• Série d'exercices
[A] D'après l'extrait sur la Russie, de quand date la circulaire secrète qui prévoyait la création d'une « économie invisible » ?
[B] Reprenez l'extrait sur la Russie postsoviétique et prolongez-le à partir de sa dernière phrase.

Conférence prononcée par M. Pierre de VILLEMAREST, lors du Congrès national de 1997  

La roue a tourné en Russie depuis que le 9 mai dernier j'ai tenté d'esquisser un état des lieux, en Russie et en Asie Centrale ex-soviétique.

Aussi .... , il m'a semblé devoir reprendre et compléter cet exposé. Pour comprendre l'instabilité par moments très visible, autour du Président Eltsine, il faut avant tout garder à l'esprit dans quelles conditions il a, en 1991, poussé dehors Mikhaïl Gorbatchev.

Ce dernier s'imaginait, ou feignait d'y croire, qu'il suffirait de réformer le Parti de l'intérieur pour déboucher sur une ère nouvelle. Utopie bloquée d'avance tant les apparatchiks se cramponnaient à leurs privilèges tandis que l'économie de l'Empire se trouvait en faillite. De plus, les plus lucides des dirigeants, dont ceux du K.G.B., avaient prévu l'effondrement du système et planifié, selon une circulaire secrète en date du 23 août 1990, la création " d'une économie invisible " (sic) non pour le pays mais pour que l'appareil, ayant des fonds et investissements secrets à l'étranger puisse préparer la renaissance d'un communisme mieux adapté aux circonstances.

Un rêve absolument copié sur celui des nazis qui, de 1943 à 1945, ont à l'époque organisé le transfert clandestin à l'étranger de 70 % de la fortune du Reich. Il est regrettable que la plupart des soviétologues n'aient pas tenu compte ou aient sous-estimé les conséquences de cette circulaire. Car en effet, les trois quarts du trésor de l'U.R.S.S. sont passés à l'étranger, et ce dans une alliance entre apparatchiks, officiers du K.G.B. et filières qu'utilisaient pour eux jusqu'alors les " barons " des hautes mafias soviétiques.

Celles-ci ne sont pas nées de la chute de l'Empire. Elles ont pris pied dans l'État sous Brejnev, avec des complicités dans son propre entourage, puisque son gendre et sa fille, pour leurs besoins personnels, s'enrichissaient ainsi, et que toute économie en faillite engendre marché noir et combinaisons illégales. Chypre, où les apparatchiks avaient droit d'accès sans visa, est devenu dès 1990 une plaque tournante pour l'argent secret du Parti et des trafiquants, avec environ 250 comptes secrets avant 1991, mais plus de 2.000 à ce jour.

• Données
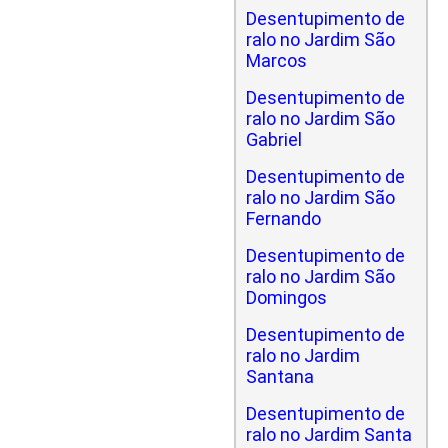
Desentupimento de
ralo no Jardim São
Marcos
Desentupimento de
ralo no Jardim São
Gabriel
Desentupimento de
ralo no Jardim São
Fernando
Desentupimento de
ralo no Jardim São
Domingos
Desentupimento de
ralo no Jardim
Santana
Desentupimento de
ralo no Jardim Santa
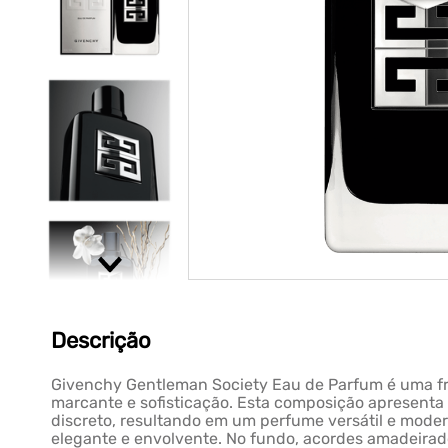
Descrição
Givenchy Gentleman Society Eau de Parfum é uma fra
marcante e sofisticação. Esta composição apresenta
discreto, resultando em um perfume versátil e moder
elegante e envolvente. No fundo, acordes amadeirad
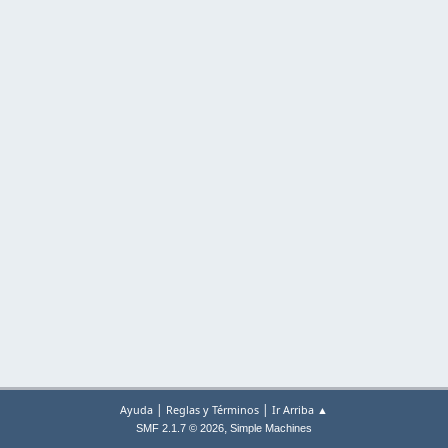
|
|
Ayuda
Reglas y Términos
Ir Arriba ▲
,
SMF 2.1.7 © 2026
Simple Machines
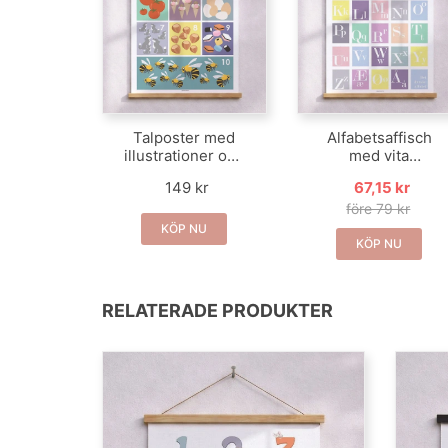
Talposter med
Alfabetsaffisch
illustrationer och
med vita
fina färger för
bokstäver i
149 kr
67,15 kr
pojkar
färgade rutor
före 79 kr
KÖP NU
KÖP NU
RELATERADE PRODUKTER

• Corrigé des exercices
[A] Du 23 août 1990.

[B]
Ce que j'ai précisé sur plusieurs radios-télévisions et quotidiens ou hebdomadaires. A l'étranger bien sûr, sauf en France dans Le Quotidien de Paris, courant 1992. A partir de 1991, et jusqu'en 1994, deux phénomènes ont résulté de ces " affaires " :

- D'une part environ 2.370 kgébistes mis à la retraite ou limogés ont réussi à se faire élire soit dans les Parlements régionaux, soit à la Douma, cependant que les privatisations accélérées, conseillées par les Occidentaux, ont permis à trois quarts de " l'argent secret " de revenir de l'étranger, en sorte que les apparatchiks initiés puissent acheter les usines, banques, entreprises privatisées.

C'est ainsi qu'à côté de ce qui est resté du Parti, soit un peu plus de 500.000 irréductibles groupés derrière Ziouganov, son actuel n° 1, s'est constituée une caste de " managers " dont beaucoup se sont installés dans l'économie en prenant goût à ces nouveaux avantages, et dont une minorité se dit " socialiste " ou " démocrate ", pour plaire aux Occidentaux, mais travaille en coulisse avec Ziouganov.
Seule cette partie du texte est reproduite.